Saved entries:

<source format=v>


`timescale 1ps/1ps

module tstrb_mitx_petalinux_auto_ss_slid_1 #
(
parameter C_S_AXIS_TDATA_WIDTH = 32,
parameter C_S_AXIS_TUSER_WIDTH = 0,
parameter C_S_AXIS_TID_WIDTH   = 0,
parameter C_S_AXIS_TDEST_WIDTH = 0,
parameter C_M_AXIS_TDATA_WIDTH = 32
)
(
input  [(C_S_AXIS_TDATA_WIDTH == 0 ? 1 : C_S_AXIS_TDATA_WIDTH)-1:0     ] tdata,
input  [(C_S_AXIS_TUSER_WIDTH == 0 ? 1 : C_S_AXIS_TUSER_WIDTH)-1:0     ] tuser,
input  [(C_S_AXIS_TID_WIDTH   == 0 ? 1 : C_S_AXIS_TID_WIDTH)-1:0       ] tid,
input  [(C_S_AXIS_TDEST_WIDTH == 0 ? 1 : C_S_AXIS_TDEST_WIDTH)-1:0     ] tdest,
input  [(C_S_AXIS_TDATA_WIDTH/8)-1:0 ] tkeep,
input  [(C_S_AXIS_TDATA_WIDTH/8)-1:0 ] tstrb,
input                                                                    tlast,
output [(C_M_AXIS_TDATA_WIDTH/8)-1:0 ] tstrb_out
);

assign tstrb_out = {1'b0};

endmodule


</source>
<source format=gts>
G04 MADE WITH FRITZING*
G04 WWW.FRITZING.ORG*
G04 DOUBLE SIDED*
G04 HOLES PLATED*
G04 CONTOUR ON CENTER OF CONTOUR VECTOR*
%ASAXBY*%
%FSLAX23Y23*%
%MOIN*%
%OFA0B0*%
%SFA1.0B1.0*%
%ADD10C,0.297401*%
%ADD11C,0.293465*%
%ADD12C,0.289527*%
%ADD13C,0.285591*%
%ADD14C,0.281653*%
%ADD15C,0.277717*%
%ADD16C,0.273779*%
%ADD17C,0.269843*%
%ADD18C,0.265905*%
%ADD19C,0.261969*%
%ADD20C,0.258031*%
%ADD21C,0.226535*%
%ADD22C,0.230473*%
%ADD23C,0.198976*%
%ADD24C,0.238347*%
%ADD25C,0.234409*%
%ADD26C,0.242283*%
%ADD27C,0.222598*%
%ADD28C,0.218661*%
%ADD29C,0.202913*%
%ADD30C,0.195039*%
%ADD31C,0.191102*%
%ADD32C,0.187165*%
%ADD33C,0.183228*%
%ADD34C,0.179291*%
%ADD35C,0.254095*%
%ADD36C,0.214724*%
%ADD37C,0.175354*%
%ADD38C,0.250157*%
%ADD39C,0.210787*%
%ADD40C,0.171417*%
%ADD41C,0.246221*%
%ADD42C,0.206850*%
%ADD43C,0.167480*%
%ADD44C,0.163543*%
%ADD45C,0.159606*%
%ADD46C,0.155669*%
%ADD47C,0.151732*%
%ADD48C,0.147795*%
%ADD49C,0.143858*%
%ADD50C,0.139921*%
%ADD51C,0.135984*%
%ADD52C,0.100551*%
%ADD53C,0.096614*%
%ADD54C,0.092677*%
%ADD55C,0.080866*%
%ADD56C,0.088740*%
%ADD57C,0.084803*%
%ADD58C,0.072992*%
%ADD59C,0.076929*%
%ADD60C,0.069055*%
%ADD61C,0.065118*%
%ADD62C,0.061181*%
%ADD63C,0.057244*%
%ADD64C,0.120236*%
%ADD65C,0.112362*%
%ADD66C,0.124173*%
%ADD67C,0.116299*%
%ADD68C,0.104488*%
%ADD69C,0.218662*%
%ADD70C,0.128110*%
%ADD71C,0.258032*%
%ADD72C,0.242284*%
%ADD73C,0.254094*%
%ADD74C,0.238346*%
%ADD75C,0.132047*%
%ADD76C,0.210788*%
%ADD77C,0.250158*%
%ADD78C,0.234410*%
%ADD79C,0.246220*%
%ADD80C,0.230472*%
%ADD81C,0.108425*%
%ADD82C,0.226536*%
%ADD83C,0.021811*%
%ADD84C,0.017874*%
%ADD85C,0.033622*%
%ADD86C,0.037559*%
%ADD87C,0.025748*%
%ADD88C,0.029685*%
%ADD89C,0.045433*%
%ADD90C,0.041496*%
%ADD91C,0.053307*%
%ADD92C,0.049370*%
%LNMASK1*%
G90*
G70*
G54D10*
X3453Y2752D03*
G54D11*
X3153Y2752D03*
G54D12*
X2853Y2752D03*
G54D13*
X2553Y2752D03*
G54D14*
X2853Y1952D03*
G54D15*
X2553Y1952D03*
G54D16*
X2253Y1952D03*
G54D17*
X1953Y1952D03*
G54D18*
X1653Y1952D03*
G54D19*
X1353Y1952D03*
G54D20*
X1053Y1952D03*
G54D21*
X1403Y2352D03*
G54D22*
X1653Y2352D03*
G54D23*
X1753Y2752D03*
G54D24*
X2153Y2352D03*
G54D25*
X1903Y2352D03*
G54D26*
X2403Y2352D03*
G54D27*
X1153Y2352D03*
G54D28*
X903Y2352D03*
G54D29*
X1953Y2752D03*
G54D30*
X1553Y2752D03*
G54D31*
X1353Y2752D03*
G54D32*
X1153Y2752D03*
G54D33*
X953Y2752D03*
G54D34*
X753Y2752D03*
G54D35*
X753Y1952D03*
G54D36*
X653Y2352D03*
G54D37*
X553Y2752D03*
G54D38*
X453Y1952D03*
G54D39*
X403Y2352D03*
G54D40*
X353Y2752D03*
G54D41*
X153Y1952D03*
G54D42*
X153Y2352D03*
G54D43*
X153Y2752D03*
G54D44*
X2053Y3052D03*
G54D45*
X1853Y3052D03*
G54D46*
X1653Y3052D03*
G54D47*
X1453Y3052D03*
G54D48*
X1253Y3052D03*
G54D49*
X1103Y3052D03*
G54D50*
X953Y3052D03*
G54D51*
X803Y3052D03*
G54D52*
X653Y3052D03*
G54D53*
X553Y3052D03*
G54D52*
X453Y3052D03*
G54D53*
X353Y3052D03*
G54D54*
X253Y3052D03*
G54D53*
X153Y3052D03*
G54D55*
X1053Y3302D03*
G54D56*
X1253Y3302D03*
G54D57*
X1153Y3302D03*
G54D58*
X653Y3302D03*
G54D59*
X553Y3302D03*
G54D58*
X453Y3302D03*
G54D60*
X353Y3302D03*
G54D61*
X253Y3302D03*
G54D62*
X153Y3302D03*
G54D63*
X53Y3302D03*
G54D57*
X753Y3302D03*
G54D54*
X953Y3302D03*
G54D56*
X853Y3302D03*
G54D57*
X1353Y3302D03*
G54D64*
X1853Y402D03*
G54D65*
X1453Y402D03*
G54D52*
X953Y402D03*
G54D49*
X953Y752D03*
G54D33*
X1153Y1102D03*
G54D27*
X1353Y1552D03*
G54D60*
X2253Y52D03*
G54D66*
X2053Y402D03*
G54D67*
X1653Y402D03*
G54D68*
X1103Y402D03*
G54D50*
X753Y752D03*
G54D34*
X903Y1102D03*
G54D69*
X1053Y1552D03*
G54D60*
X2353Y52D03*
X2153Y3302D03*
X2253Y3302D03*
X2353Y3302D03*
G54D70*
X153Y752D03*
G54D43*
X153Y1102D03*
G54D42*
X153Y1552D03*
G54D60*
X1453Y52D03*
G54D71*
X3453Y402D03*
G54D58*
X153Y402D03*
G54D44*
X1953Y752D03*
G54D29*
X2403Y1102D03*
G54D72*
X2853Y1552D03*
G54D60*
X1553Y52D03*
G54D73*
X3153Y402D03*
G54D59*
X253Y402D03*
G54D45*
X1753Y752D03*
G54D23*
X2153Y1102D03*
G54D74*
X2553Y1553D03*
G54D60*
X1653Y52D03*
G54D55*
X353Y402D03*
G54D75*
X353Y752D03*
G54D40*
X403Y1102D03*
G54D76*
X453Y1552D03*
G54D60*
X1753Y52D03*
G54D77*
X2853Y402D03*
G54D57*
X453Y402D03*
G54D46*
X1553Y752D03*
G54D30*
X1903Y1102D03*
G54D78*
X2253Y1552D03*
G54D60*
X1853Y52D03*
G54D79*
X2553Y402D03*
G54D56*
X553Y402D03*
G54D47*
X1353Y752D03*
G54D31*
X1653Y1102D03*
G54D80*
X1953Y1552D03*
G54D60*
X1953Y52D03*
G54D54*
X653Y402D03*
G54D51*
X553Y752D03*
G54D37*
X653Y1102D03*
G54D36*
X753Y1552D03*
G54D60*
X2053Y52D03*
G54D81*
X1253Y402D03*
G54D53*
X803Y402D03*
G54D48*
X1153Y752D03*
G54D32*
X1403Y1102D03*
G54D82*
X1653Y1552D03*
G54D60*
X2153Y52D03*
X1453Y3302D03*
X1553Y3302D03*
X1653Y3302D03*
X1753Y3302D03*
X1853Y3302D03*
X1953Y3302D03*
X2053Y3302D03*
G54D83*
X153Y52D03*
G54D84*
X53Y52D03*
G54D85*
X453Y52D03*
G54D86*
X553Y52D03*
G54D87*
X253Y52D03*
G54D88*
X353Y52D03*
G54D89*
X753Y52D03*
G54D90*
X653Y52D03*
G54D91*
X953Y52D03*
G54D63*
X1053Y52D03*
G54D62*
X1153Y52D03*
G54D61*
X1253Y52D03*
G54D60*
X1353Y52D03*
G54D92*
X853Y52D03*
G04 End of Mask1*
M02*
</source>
--
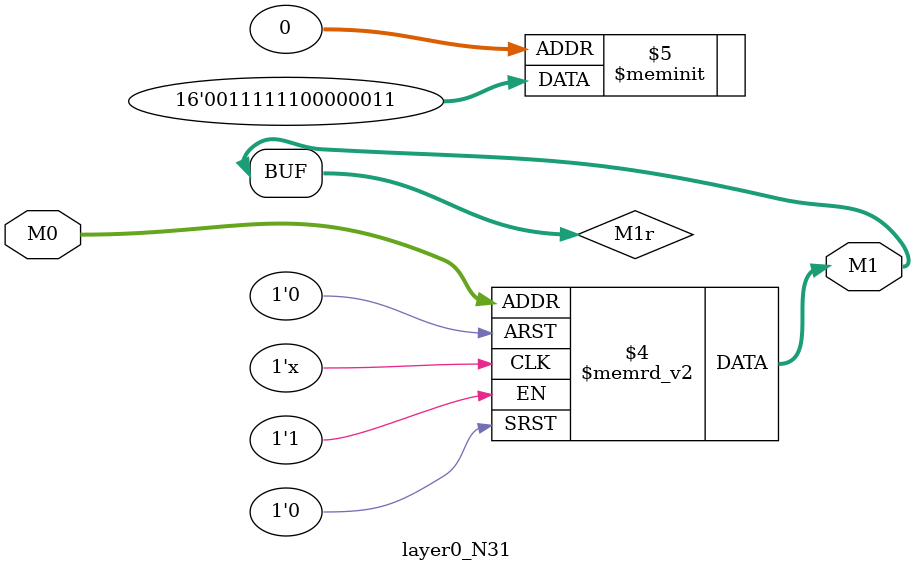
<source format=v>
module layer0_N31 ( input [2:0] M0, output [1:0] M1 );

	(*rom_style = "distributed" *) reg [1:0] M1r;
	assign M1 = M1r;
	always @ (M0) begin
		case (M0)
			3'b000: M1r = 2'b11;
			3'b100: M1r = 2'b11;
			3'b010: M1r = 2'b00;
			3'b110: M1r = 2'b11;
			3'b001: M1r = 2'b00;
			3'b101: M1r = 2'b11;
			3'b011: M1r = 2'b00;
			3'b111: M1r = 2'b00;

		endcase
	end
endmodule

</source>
==
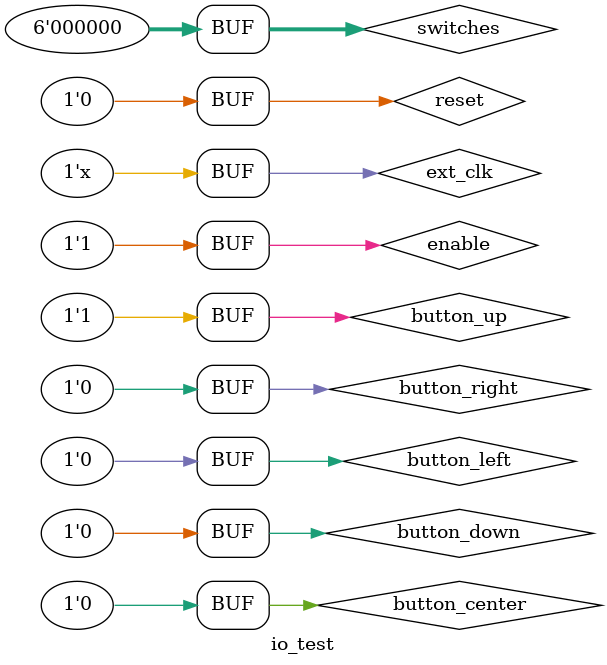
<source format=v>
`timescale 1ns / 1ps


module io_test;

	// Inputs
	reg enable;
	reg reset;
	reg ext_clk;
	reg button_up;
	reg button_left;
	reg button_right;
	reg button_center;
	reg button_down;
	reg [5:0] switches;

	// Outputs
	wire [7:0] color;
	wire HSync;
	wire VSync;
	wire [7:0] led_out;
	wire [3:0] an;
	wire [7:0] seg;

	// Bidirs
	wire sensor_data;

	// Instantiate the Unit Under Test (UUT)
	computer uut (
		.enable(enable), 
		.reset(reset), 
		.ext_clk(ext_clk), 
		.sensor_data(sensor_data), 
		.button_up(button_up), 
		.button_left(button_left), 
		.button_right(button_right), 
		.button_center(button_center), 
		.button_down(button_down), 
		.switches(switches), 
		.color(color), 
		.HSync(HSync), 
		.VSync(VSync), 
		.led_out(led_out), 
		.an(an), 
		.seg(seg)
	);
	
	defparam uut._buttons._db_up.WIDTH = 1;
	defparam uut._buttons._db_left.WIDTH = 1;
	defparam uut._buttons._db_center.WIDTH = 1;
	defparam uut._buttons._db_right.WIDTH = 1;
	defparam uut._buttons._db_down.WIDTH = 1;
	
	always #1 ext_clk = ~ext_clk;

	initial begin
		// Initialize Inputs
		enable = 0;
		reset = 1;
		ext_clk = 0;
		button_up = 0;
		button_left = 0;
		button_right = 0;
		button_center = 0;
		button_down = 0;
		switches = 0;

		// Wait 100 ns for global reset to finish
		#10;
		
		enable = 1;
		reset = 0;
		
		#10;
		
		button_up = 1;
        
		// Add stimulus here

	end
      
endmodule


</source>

To-do item
Return each line of the entries that holds the string "defparam".

Output for this task
	defparam uut._buttons._db_up.WIDTH = 1;
	defparam uut._buttons._db_left.WIDTH = 1;
	defparam uut._buttons._db_center.WIDTH = 1;
	defparam uut._buttons._db_right.WIDTH = 1;
	defparam uut._buttons._db_down.WIDTH = 1;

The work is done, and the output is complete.